Há exemplos de mercados "semelhantes" que nos devem servir de alerta; países onde a centralização dos direitos televisivos "encurtou" distâncias a nível interno, mas que atirou para o campo da irrelevância internacional os seus principais clubes. Na Turquia, Galatasaray, Besiktas e Fenerbahçe "desapareceram" da elite europeia; na Polónia, Legia de Varsóvia ou Lech Poznan não têm qualquer expressão além-fronteiras; na Bélgica, Anderlecht e Club Brugge estão longe de serem relevantes na Liga dos Campeões.

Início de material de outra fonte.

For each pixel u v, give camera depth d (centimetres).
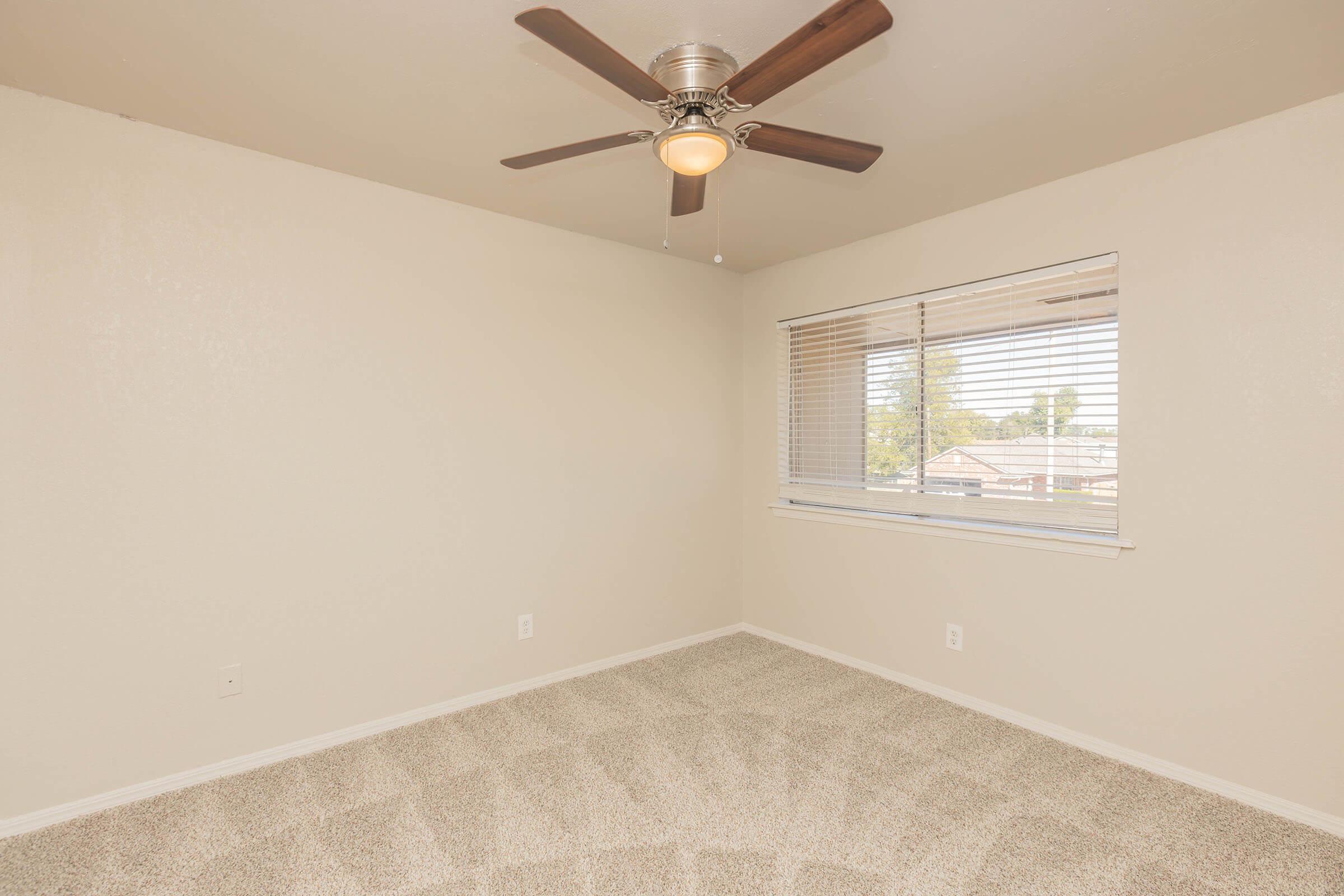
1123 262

E nos Países Baixos? O campeonato que acabou de ficar com o sexto lugar que era de Portugal também negoceia coletivamente os direitos televisivos e, para lá de todas as qualidades, também tem visto os seus grandes clubes perderem força internacional. À exceção do Ajax em 2018/2019, grandes campanhas na "Champions" são utópicas para clubes como o de Amesterdão, o PSV ou o Feyenoord. Portanto, maior competitividade interna (discutível, ainda assim) mas irrelevância nos principais palcos europeus. É esse o exemplo maior.
O receio que esse efeito aconteça em Portugal é imenso, não o nego. FC Porto e Benfica, sobretudo, são amplamente mais competitivos na Liga dos Campeões do que qualquer um dos "grandes" clubes dos países acima referidos; e é por isso que o nosso campeonato tem sido, em regra, o sexto mais cotado, ora com aproximações ao quinto lugar, ora com quedas para o sétimo. Mas se retirarmos poder aos principais clubes, o caminho dificilmente será melhor.

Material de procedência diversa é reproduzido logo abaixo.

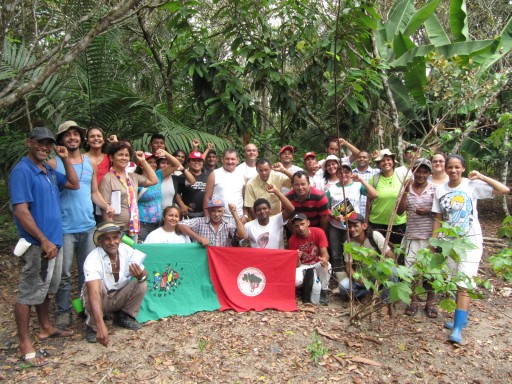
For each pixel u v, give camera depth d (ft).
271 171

A minha reticência não se prende exclusivamente à centralização dos direitos que, per si, não é errada. Prende-se com exemplo concretos que demonstram uma realidade diferente daquela que muitos imaginam possa vir a acontecer; e agarra-se a um medo inevitável de quem conhece o modus operandi do futebol português. Mais dinheiro para administrações mal geridas é um desastre à espera de acontecer. Querem exemplos? Vamos a isso.
Académica OAF e Belenenses estão nos campeonatos secundários; Santa Clara, Paços de Ferreira, Marítimo e Estoril-Praia lutam pela manutenção atualmente; Rio Ave e FC Arouca já estiveram na Segunda Liga nos últimos anos e o Vitória SC é um exemplo crónico de má gestão e incapacidade de gerar o potencial existente. O que é que todos estes clubes têm em comum, para além das dificuldades óbvias? Foram os representantes portugueses na Europa fora do "top-4" na última década.

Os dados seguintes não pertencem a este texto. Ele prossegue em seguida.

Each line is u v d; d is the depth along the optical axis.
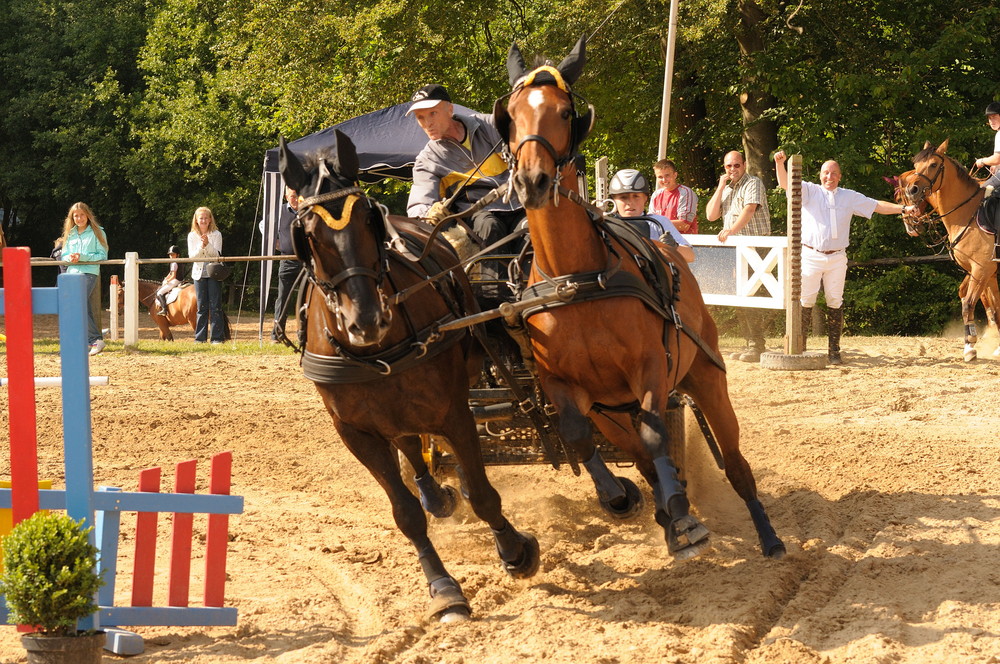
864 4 25.00
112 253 44.91
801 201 15.26
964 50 23.66
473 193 7.75
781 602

Nove emblemas que chegaram aos palcos - e ao dinheiro - do futebol europeu sem que daí resultasse uma melhor gestão desportiva ou financeira. Seria profundamente ignorante não ter em consideração as idiossincrasias do mundo do futebol em Portugal, um país onde a corrupção anda de mãos dadas com a normalidade, onde o amadorismo nos gabinetes ainda é uma verdade reinante e onde mais dinheiro, por norma, representa uma tentação ainda maior para fazer o mal e não o bem."
Efab⚽lação (24) O direito à habitação segundo a UEFA
"Portugal perdeu um lugar nas provas europeias de clubes e foi despromovido para a terceira linha de importância na Liga dos Campeões - mais um duro golpe no delirante projecto de internacionalização da Liga Portugal. Durante três anos, a ameaça de perder aqueles lugares e descer na hierarquia da UEFA mereceu repetidos alertas na comunicação social, mas nada foi feito para evitar a queda para um alçapão de onde vai ser quase impossível sair.
Dois clubes, Porto e Benfica, mantiveram esforçadamente aquela posição destacada com sucessivas presenças nas fases adiantadas das provas, a que se juntou este ano o Sporting. Mas não chegou.
Ironicamente, esta míngua da fatia do bolo da UEFA que vai ter sérias implicações nas finanças dos nossos grandes clubes, dois deles em permanente estado de falência técnica, surge no melhor ano do século em que, por pouco, não tivemos pela primeira vez três equipas nos oitavos da Champions.
Quando se pensa na solidariedade global subjacente à distribuição mais “justa” dos direitos televisivos a nível nacional, esta hecatombe europeia permite antever o que vai acontecer na Liga Portugal: reduzir o poder dos grandes para disfarçar as fraquezas dos pequenos apenas servirá para desbaratar recursos, diminuir competitividade geral e premiar a indolência.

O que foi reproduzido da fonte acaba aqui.